The Terrells – and others – disagree.
Secrecy is standard
For this column, I’ve talked to county employees, their family members and retirees. I have only spoken with one county official: Stephen Holmes, the lone dissenting commissioner from the March 20 vote, who agreed to talk to me after Friday’s meeting.
The dearth of information from the county is not for lack of trying. I’ve regularly reached out via phone and email over the past few weeks, leaving more than a dozen messages, none of which were returned.
That was no surprise to the employees, who did not want to be named due to fear of retribution. Secrecy, they say, is standard operating procedure for the county.
I’m inclined to believe them, especially after Friday’s public meeting at which a Galveston County employee who’d answered commissioners’ questions for several minutes declined to identify himself when I asked his name as he left his microphone.
“Who are you with?” he asked.
“The Houston Landing,” I replied. Not a lot of people know our name yet, but I figured he might recognize it from the Texas Public Information Act request I filed last month.
He laughed. “Yeah, no,” and blew past me, rushing out the door.
I later learned he is Tyler Drummond, Judge Henry’s chief of staff, and as such should know his behavior was needlessly obstructionist at best.
I obviously don’t like when people treat journalists that way. But I get that it happens. What I don’t get is when people apply that same lack of basic decency to people like the Terrells.

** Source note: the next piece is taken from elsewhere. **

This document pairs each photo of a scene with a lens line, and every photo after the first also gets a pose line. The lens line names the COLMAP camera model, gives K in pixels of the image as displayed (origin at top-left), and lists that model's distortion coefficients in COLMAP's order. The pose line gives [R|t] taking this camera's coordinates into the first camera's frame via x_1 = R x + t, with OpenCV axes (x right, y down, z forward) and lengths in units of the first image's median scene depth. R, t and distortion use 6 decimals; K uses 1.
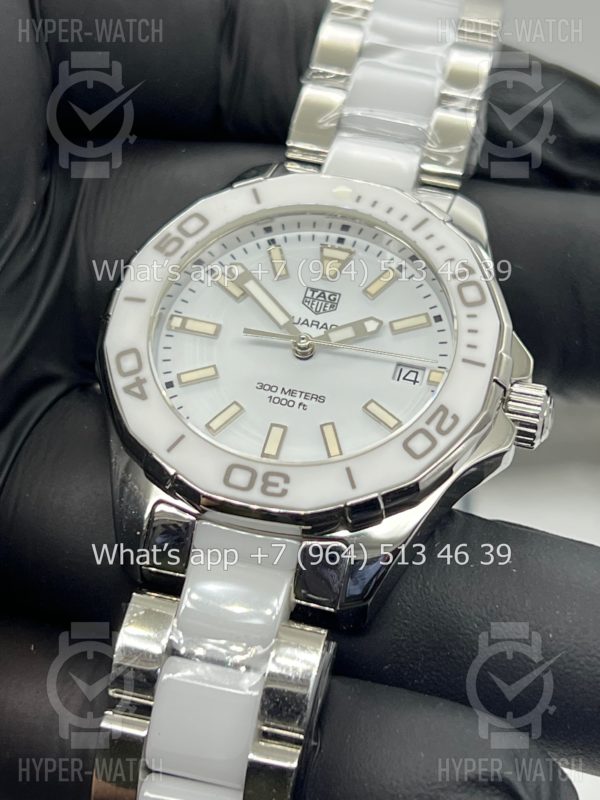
lens RADIAL K [[1831.2, 0, 300.8], [0, 1831.2, 450.6], [0, 0, 1]] dist [0.212971, 0.007030]
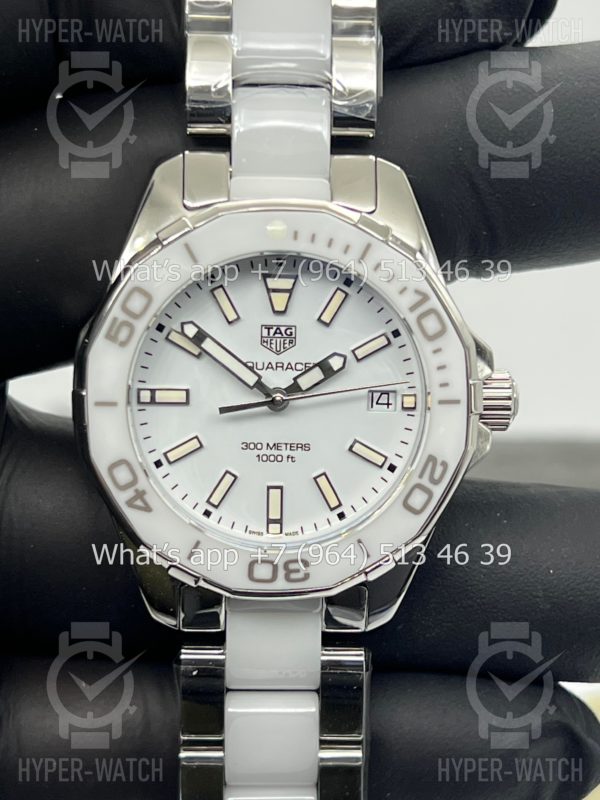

The Terrells learned about the clinic closures through an email. “I don’t even do email,” says David. Luckily, Karen saw the note in her inbox a few days after it was sent. But David wonders how many other retirees in their 70s or older, like him, may have missed the message.
“It would have been different if they gave us six months or a year of notice,” says David.
“Or,” Karen adds, “if they said, ‘Starting next year, we’re going to have to make some changes.’ But this is not enough time.”
I spoke with one man who didn’t even know the prescription program would be ending when he stopped to pick up an order last Tuesday. The pharmacy typically dispenses 90 days’ worth of prescriptions at a time, so he hadn’t visited since February, before discussions to disband the service were initiated at commissioners court.
“There was no plan in place,” Commissioner Holmes said Friday after the vote. “The biggest misstep of the commissioners court was pulling the rug out from under the employees without a safety net. There’s not a plan in place, so they start panicking.”
Drummond on Friday noted during his time at the microphone that the county is in discussions to launch a new pharmacy program. He hopes to have a proposal prepared to be voted on by the commission within the next few weeks.
But in the meantime, the pharmacy many have come to rely on will close on Wednesday.
“Our next meeting will be May 1, which means we’d have to pull the trigger on May 1,” said Holmes. “And I’m hoping to have that on the agenda at the May 1 meeting, but we’ll see how it goes.”
Holmes has a lot of questions. Can the county waive copays for patients at least a few times a year? Will the new programs actually generate the promised cost savings? Who will fall through the cracks, deciding they’d rather not start over with new doctors?
The Terrells don’t think they’ll use the UTMB clinics. They moved to Tyler a couple of years ago, when they decided their limited mobility could put them in jeopardy if a hurricane forced evacuation.
They don’t know what they’ll do next.
“You can’t even find a doctor in the amount of time they gave us,” says David.
“That’s why I get really upset about it,” says Karen. “How are we ever going to find that type of care again?”